▸ **About this task**
The entire listing below is to be reproduced exactly.

START Records supplied

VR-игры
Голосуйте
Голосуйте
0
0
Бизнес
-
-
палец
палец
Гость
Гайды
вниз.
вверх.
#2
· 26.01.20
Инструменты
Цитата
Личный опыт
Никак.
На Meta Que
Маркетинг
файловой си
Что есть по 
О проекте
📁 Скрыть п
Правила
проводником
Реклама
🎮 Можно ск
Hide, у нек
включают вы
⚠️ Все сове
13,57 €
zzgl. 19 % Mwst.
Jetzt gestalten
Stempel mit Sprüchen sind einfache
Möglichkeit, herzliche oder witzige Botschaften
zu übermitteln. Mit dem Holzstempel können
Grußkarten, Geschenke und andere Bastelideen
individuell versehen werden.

END Records supplied

▸ **Reply to the task**
VR-игры
Голосуйте
Голосуйте
0
0
Бизнес
-
-
палец
палец
Гость
Гайды
вниз.
вверх.
#2
· 26.01.20
Инструменты
Цитата
Личный опыт
Никак.
На Meta Que
Маркетинг
файловой си
Что есть по 
О проекте
📁 Скрыть п
Правила
проводником
Реклама
🎮 Можно ск
Hide, у нек
включают вы
⚠️ Все сове
13,57 €
zzgl. 19 % Mwst.
Jetzt gestalten
Stempel mit Sprüchen sind einfache
Möglichkeit, herzliche oder witzige Botschaften
zu übermitteln. Mit dem Holzstempel können
Grußkarten, Geschenke und andere Bastelideen
individuell versehen werden.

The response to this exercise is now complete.